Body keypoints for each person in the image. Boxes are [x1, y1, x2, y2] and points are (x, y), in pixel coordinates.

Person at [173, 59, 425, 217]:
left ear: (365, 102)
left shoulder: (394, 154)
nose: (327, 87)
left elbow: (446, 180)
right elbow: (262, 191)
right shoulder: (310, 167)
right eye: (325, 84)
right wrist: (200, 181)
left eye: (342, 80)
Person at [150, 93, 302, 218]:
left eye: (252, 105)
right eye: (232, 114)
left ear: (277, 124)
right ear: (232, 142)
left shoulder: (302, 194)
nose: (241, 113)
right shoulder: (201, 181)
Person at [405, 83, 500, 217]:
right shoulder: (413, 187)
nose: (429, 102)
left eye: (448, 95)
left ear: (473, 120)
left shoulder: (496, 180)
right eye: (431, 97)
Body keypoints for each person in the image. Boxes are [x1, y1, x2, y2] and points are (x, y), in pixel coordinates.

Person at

──────────

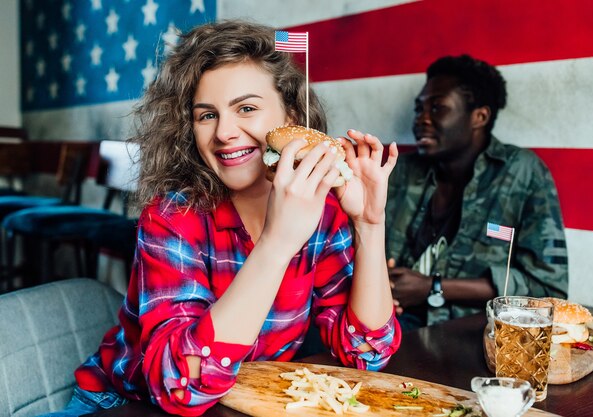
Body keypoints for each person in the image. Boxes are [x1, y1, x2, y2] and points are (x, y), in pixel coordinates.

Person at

──────────

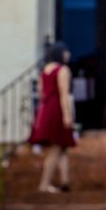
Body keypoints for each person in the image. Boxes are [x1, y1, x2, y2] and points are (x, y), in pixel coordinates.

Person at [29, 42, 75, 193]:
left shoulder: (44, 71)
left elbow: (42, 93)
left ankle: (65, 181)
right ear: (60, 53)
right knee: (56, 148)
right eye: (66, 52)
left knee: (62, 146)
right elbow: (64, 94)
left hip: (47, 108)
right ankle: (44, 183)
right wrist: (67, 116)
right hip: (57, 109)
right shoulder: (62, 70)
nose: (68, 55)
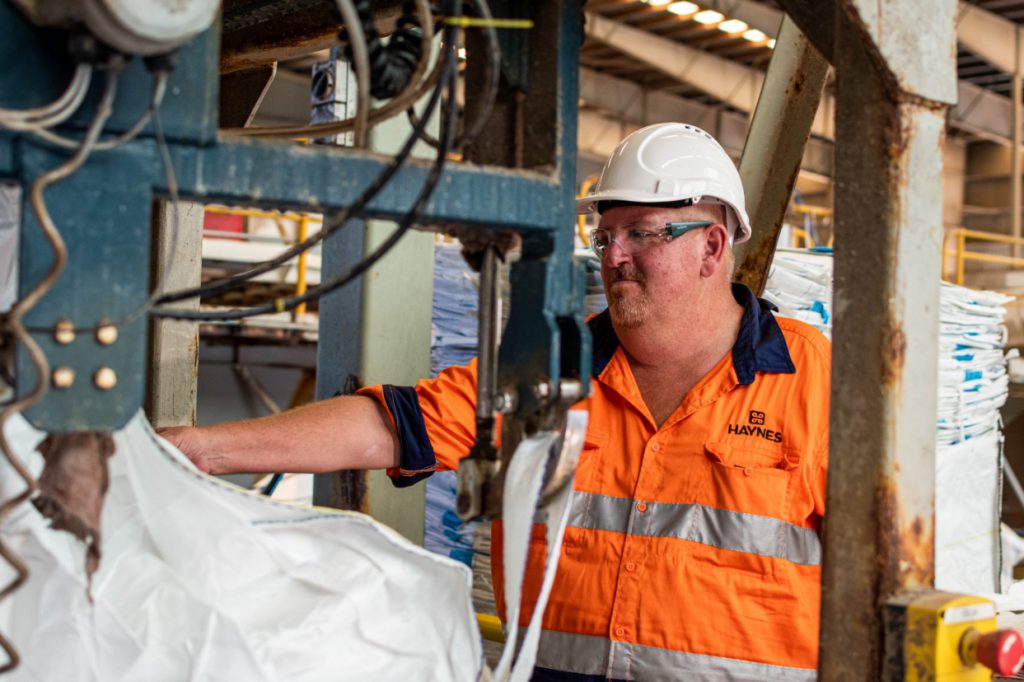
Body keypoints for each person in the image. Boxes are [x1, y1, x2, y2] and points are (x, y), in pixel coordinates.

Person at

──────────

▸ WHAT THE TASK ASKS
Scan the material for lines with the word "elbow", and copy each line you find.

▸ EXERCISE ANSWER
left elbow: (446, 180)
right elbow: (262, 191)
left elbow: (42, 93)
right elbow: (64, 94)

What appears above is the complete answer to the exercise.